Dr. Eklund's treatment plan and recommendations in April 2006 included "apply SSI." AR 221. In February 2007, Dr. Eklund filled out a medical report that indicated Butler could perform "no work" due to "schizoaffective depressed type a condition which recurs throughout a lifetime." AR 233. Dr. Eklund listed the duration of incapacity as February 15, 2007 through February 15, 2008. Id.
Dr. Eklund indicated that he filled out an "ADA form" in August 2007, but it is not included with his medical records. AR 323. Although Butler seemed to be doing better in July 2007 (AR 325), some auditory hallucinations returned in August 2007 under stress. AR 322.
The ALJ did not specifically address Dr. Eklund's diagnosis of schizoaffective disorder and did not mention his medical report indicating that such a disorder rendered Butler incapable of work for a period of time. Because the ALJ failed to set forth specific and legitimate reasons for rejecting Dr. Eklund's opinion, that opinion must be credited. See Widmark v. Barnhart, 454 F.3d 1063, 1069 (9th Cir. 2006). Although the medical report was filled out by Dr. Eklund on February 15, 2007 and covered the period through February 15, 2008, it is clear that Dr. Eklund's assessment applies as of January 10, 2006. At that point, the Barstow Counseling Behavioral Health Center assessed no need to prepare Butler for work. AR 245. He suffered from auditory hallucinations, problems with short term memory, and paranoia. AR 243. Dr. Eklund started Butler on Seroquel in April 2006 (AR 221) and indicated as of February 2007 that Butler was unable to work. AR 233. During the period April 2006 through February 2007, Butler's progress was uneven. AR 229 (stopped hearing things on medication); AR 228 (auditory hallucinations and paranoia return upon stopping medication); AR 227 (pills work but still paranoid); AR 223 (increase in dosage). Dr. Eklund anticipated that, by early 2008, "Butler will have experienced steady, sustained improvement in mental and emotional functioning," including a reduction in stress/anxiety due to increased coping skills, a reduction in suspiciousness, and an increased ability to deal with situations "realistically." AR 236.

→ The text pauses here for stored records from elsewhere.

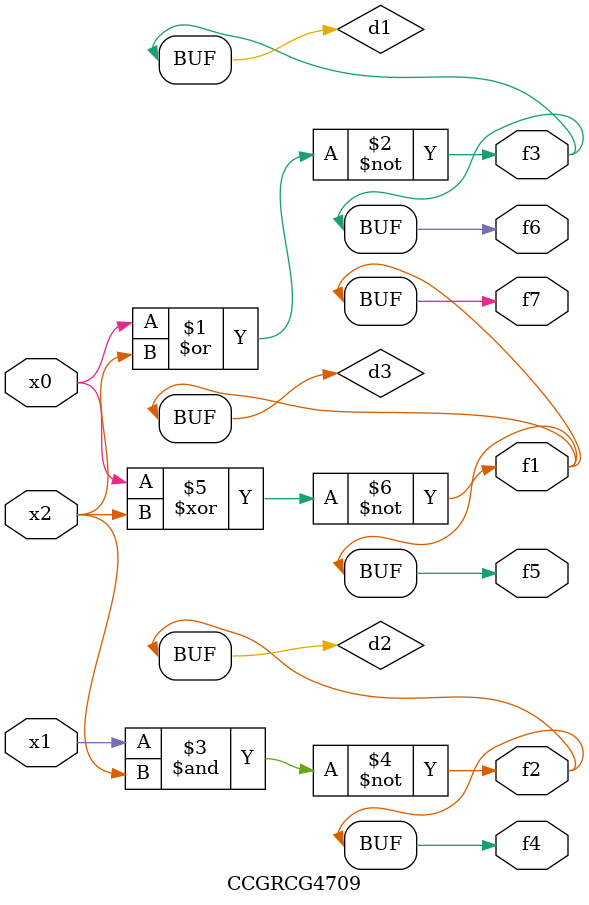
<source format=v>
module CCGRCG4709(
	input x0, x1, x2,
	output f1, f2, f3, f4, f5, f6, f7
);

	wire d1, d2, d3;

	nor (d1, x0, x2);
	nand (d2, x1, x2);
	xnor (d3, x0, x2);
	assign f1 = d3;
	assign f2 = d2;
	assign f3 = d1;
	assign f4 = d2;
	assign f5 = d3;
	assign f6 = d1;
	assign f7 = d3;
endmodule

</source>
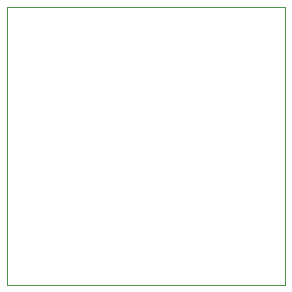
<source format=gbr>
%TF.GenerationSoftware,KiCad,Pcbnew,9.0.3*%
%TF.CreationDate,2025-07-26T18:17:39+02:00*%
%TF.ProjectId,ports_for_motors,706f7274-735f-4666-9f72-5f6d6f746f72,rev?*%
%TF.SameCoordinates,Original*%
%TF.FileFunction,Profile,NP*%
%FSLAX46Y46*%
G04 Gerber Fmt 4.6, Leading zero omitted, Abs format (unit mm)*
G04 Created by KiCad (PCBNEW 9.0.3) date 2025-07-26 18:17:39*
%MOMM*%
%LPD*%
G01*
G04 APERTURE LIST*
%TA.AperFunction,Profile*%
%ADD10C,0.050000*%
%TD*%
G04 APERTURE END LIST*
D10*
X19500000Y-17500000D02*
X43000000Y-17500000D01*
X43000000Y-41000000D01*
X19500000Y-41000000D01*
X19500000Y-17500000D01*
M02*

</source>
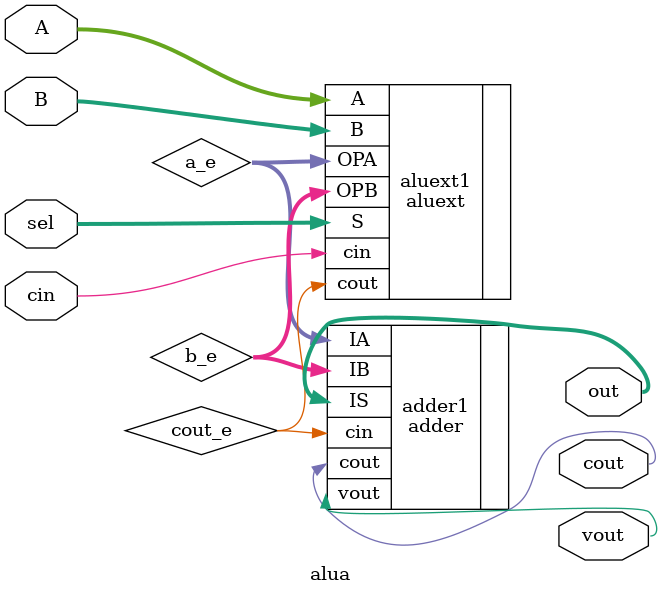
<source format=sv>
module alua (
    input   logic   [7:0]   A,      // 8 bit value A input
    input   logic   [7:0]   B,      // 8 bit value B input
    input   logic   [1:0]   sel,    // 2 bit input selector
	input   logic		    cin,    // 1 bit carry in input
    output  logic   [7:0]   out,    // 8 bit result output
    output  logic           vout,   // 1 bit overflow output
    output  logic           cout    // 1 bit carry out output
);

    logic [7:0] a_e;    // 8 bit aluext A output
    logic [7:0] b_e;    // 8 bit aluext B output
	logic       cout_e; // 1 bit carry in

    //aluext instance
    aluext aluext1(
        .A(A), 
        .B(B), 
        .S(sel),
		.cin(cin),
        .OPA(a_e), 
        .OPB(b_e), 
        .cout(cout_e)
    );

    // adder instance
    adder adder1(
        .IA(a_e), 
        .IB(b_e), 
        .cin(cout_e), 
        .IS(out), 
        .cout(cout), 
        .vout(vout) 
    );
	
endmodule 
</source>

"Remand for further administrative proceedings is appropriate if enhancement of the record would be useful. Conversely, where the record has been developed fully and further administrative proceedings would serve no useful purpose, the district court should remand for an immediate award of benefits." Benecke v. Barnhart, 379 F.3d 587, 593 (9th Cir. 2004). A court must analyze whether there are outstanding issues that must be resolved before a determination of disability can be made, and whether it is clear from the record that the ALJ would be required to find the claimant disabled were such evidence credited. Id.
Although the issue is close, this matter is remanded for further proceedings. While Dr. Ecklund's medical report concluded that Butler could perform no work and was temporarily incapacitated, Dr. Ecklund did not assess Butler's ability to do specific work-related mental activities. On remand, the ALJ should reevaluate Butler's residual functional capacity during the period beginning January 10, 2006, fully crediting Dr. Ecklund's opinions. As an example only, Dr. Ecklund observed impaired immediate and short-term memory during the period at issue. E.g., AR 221.
IV. CONCLUSION
IT IS HEREBY ORDERED that the decision of the Commissioner is reversed and remanded for further proceedings consistent with this opinion. On remand, the ALJ should reevaluate Butler's residual functional capacity during the period commencing January 10, 2006, fully crediting Dr. Ecklund's opinions.
IT IS FURTHER ORDERED that the Clerk of the Court serve copies of this Order and the Judgment herein on all parties or their counsel.